**Reading passage:**
-------------------------

What Makes Superabrasives Super?

The cost of superabrasive grinding wheels is high—very high when compared to conventional abrasives—and can seem difficult to justify until numbers like return on investment and cost-per-part are calculated. It’s not uncommon to see a switch to superabrasive wheels for large batches, like those flowing through an automotive or aerospace facility, decrease grinding cycle times by 20 per cent and reduce the total cost per part by 30 per cent or more. These are the kind of changes that enhance a company’s lean operation and improve its competitive stance in the global market.

David Goetz, corporate applications engineer for Norton|Saint-Gobain Abrasives, answered questions for Canadian Metalworking about the differences between conventional and superabrasive wheels and how they impact production.

CM: What are the key differences between conventional and superabrasive wheels?

David Goetz: Conventional abrasives are typically natural grains that are fused or blended with other abrasive grains to make the grinding wheel perform as required. Superabrasives use natural or synthetic diamonds or cubic boron nitride (CBN), which is a synthetic grain.

Diamond is the hardest substance known with a Knoop hardness around 7,000. CBN is the second-hardest at a Knoop value of 4,700. Conventional grains are in the 2,100 to 2,500 range. They can run 8,500 to 16,000 SFPM depending on the wheel and application. Conventional abrasives typically max out somewhere around 6,500 surface feet per minute (SFPM) unless they have special speed or safety ratings.

In addition to their ability to run at higher speeds, superabrasives usually have much higher G-ratios, which measure grinding efficiency [Efficiency = Volume of material ground/Volume of wheel wear]. Conventional abrasives usually grind in the 1 to 20 range, ceramics in the 10 to 200 range, and superabrasives in the 500 to 10,000 or higher range. Higher G-ratios usually equate to shorter grind cycles, more jobs per hour, and longer wheel life.

Thermal stability of superabrasives is higher than their conventional counterparts’, which also adds to their longer life, particularly in demanding applications.

CM: How do the superabrasive properties affect production?

Goetz: With the higher G-ratios and Q’ [stock removal] rates of superabrasives, shops using them typically see shorter cycle times and longer wheel life. Many superabrasive will last 12 months or more depending on the application which can compare to a single month for a conventional abrasive.

Superabrasives wheels require less dressing because the grain is more durable—it is going to stay sharp longer so you can get more parts between dressing, which means more parts per wheel, fewer wheel changes, and more uptime. For example, one manufacturer had about 30 to 40 parts per dress with a conventional abrasive. With a similar application with a CBN abrasive, he got 1,200 parts per dress. This makes them ideal for high-volume-environments.

Chart of grinding data comparing traditional to superabrasive wheel costs.

Grinding data for producing a compressor crankshaft was collected over one year and used to compare the costs of using a conventional wheel compared to a superabrasive wheel. See Cost Summary chart.

-------------------------

**Excerpt from a dataset:**
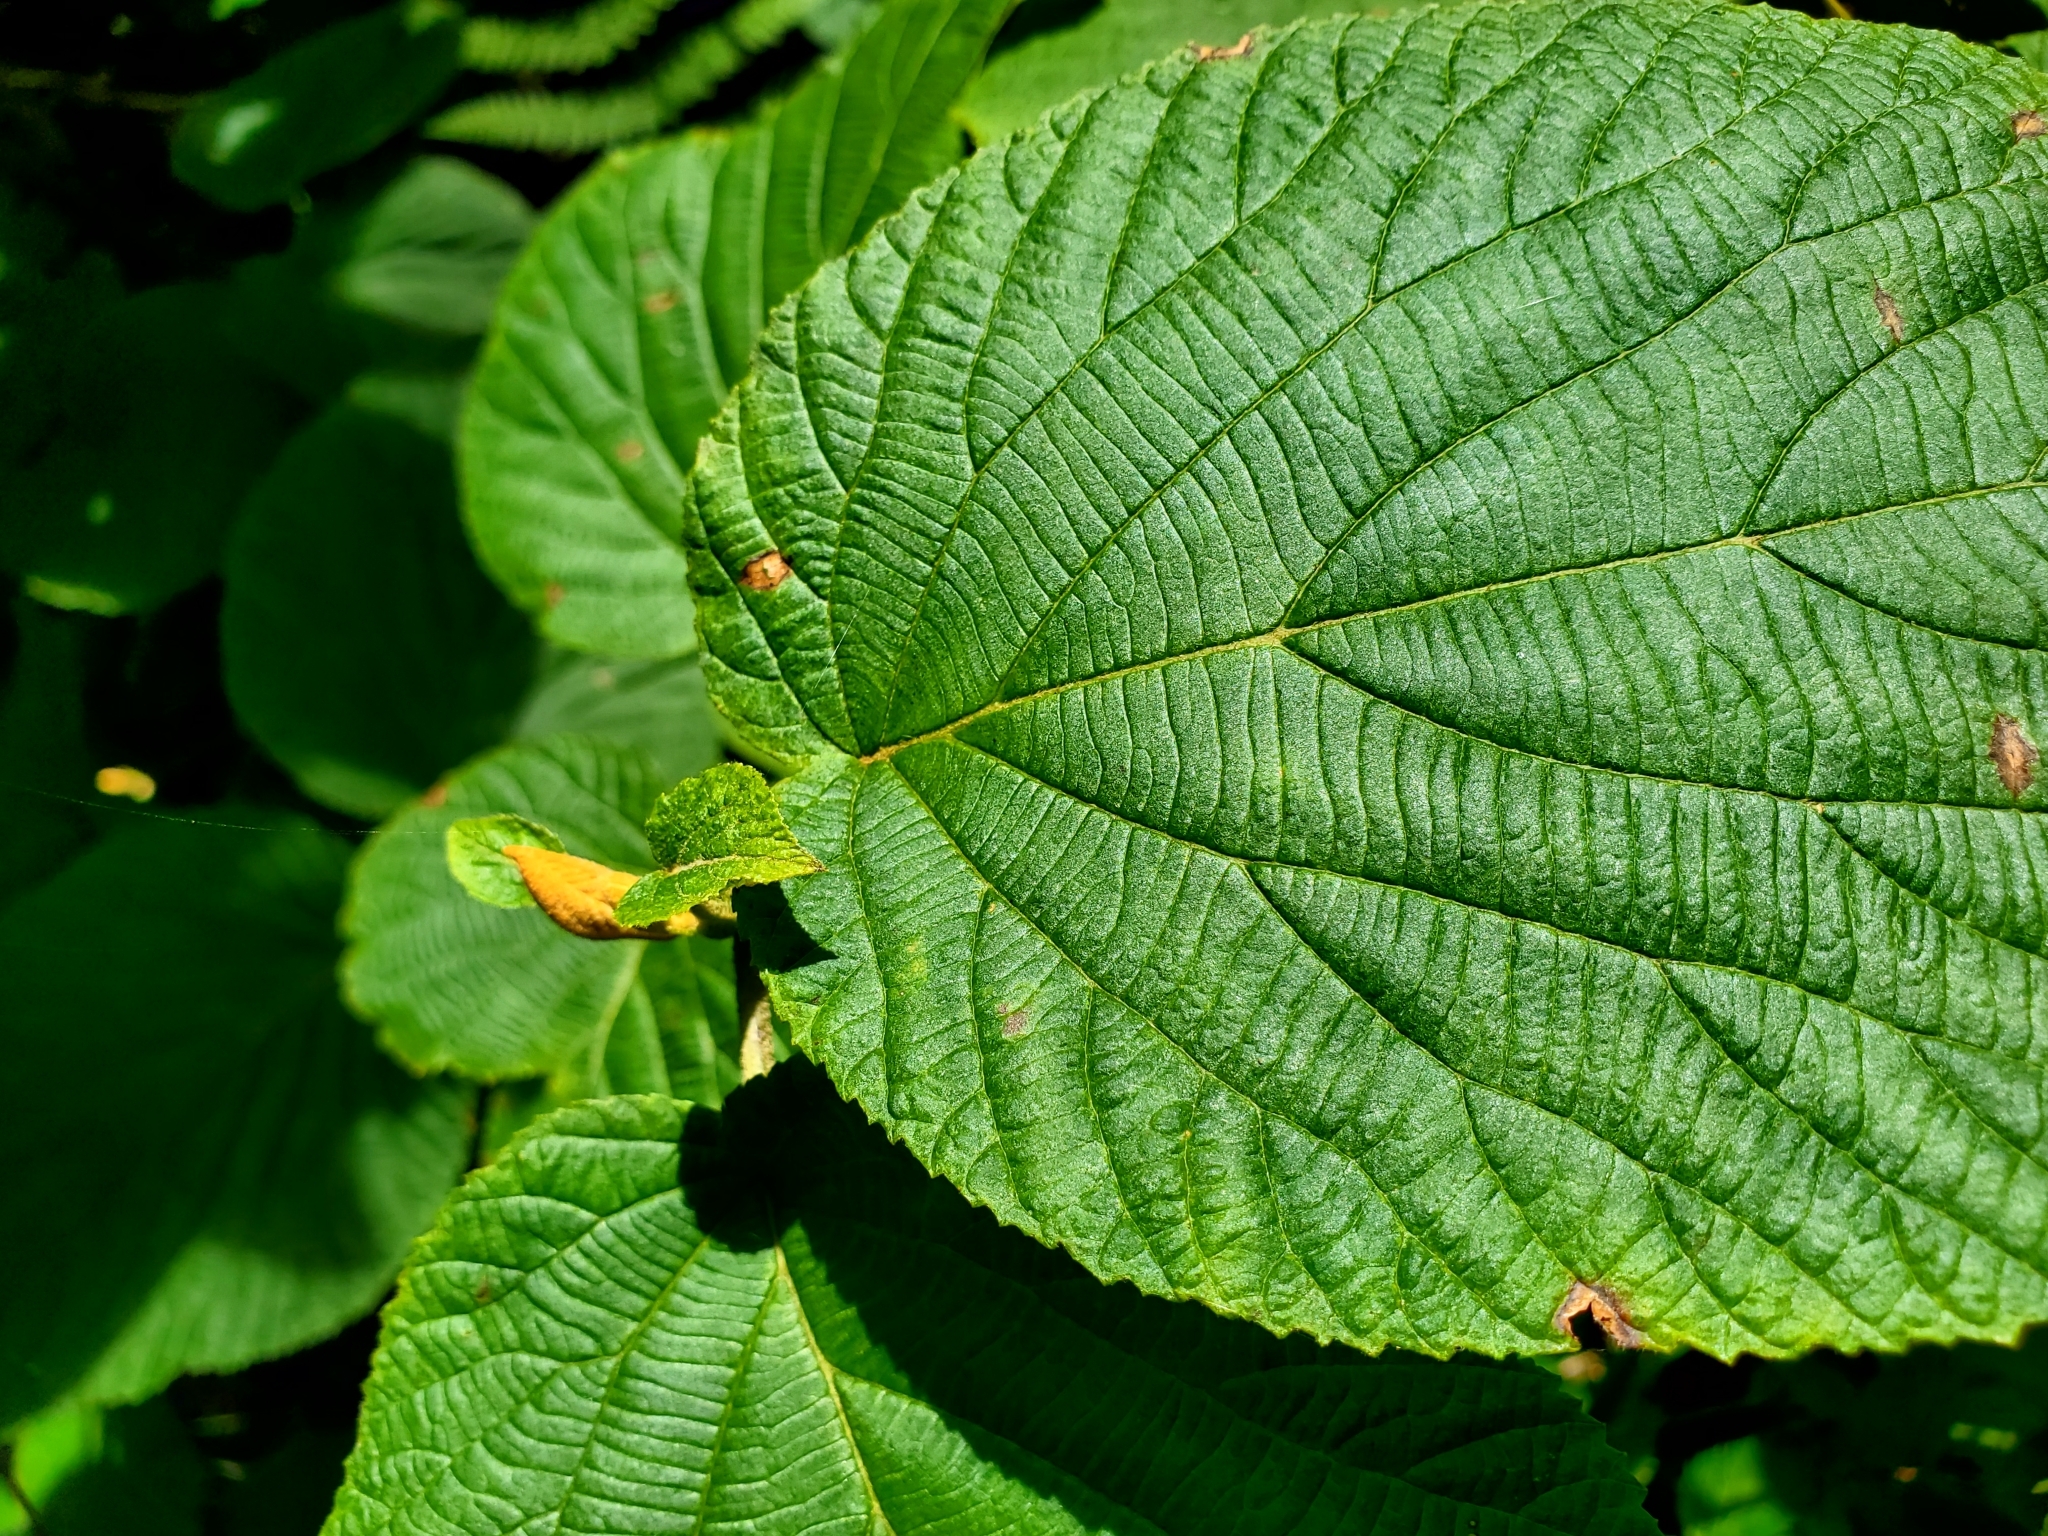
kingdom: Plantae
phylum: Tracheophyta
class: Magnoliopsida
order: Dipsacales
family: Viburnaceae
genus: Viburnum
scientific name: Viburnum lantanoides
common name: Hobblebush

-------------------------

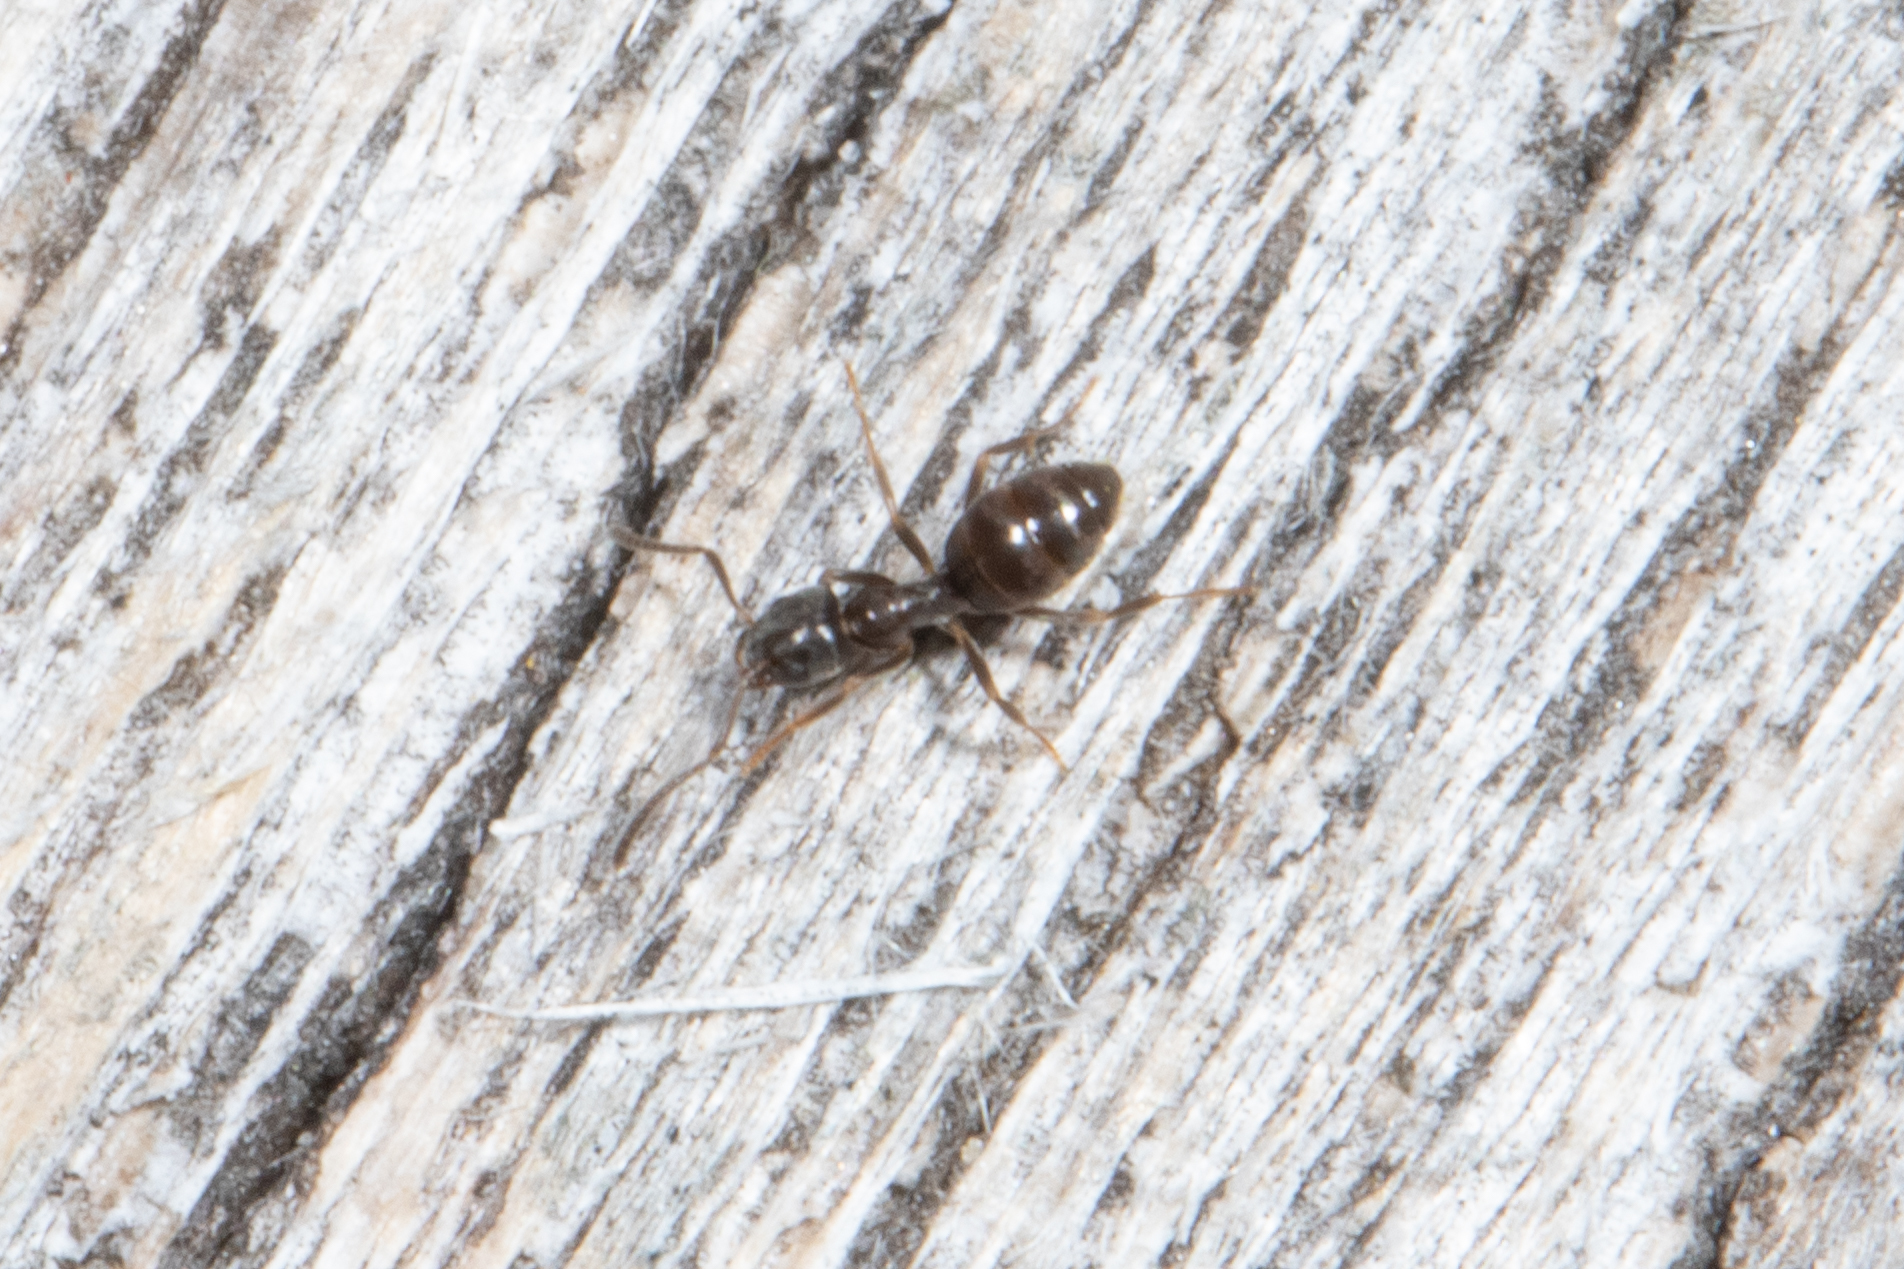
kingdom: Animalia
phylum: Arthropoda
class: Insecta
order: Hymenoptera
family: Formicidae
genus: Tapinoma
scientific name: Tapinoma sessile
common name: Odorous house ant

-------------------------

**Exercise requirements:**
A. In the article on superabrasive grinding wheels, how many parts per dress did the manufacturer get with a CBN abrasive?
B. Carry on writing the article on superabrasive grinding wheels, starting after its final sentence.

**Answers per task:**
A. 1,200 parts per dress.

B.
They often can provide enough stock removal that they have, in some applications, begun replacing machining operations.

CM: What should be considered when choosing a superabrasive?

Goetz: Superabrasive product selection is process-driven. Choice depends on a few factors such as the finish that is specified and the part geometry. The required finish and material being ground will determine the grit size. A smaller grit will produce a finer finish. Diamond typically is used for non-metallic and non-ferrous materials. CBN is typically used to grind metals. There are some cross-over materials on which both diamond and CBN can be used.

Part geometry determines the grade, concentration, and bond types. Recommended bonds for some applications include:

  • Single-layer for high stock removal on complex forms.
  • Metal bonds when good thermal conductivity and form-holding are needed.
  • Resin bonds when a high-quality finish at a low cost is desired.

Coolant type also should be considered. The fluids remove the chips and heat from the grinding zone and protect against some chemical reactions caused by the grinding process. Oil-based fluids are best when working with CBN. Low vaporization temperatures limit the lubricity of water-based fluids, and the high-temperature steam promotes oxidation of the CBN crystal.

The seven factors we use to help manufacturers determine the proper grinding wheel are:

  1. Material to be ground and its hardness
  2. Severity of the grinding operation
  3. Finish and accuracy required
  4. Area of grinding contact
  5. Wheel speed
  6. Wet or dry grinding
  7. Horsepower

You also need to be sure the machine is stiff enough to support the superabrasive process.

CM: How are superabrasives changing to meet market demands?

Goetz: We get challenged every day to develop new grains and bonds to produce more parts, more quickly, to offer manufacturers the productivity they are looking for. For example, industries like aerospace are putting more wear-resistant coatings on material that make them harder to grind. The auto industry is looking for ways to reduce the residual stress of grinding.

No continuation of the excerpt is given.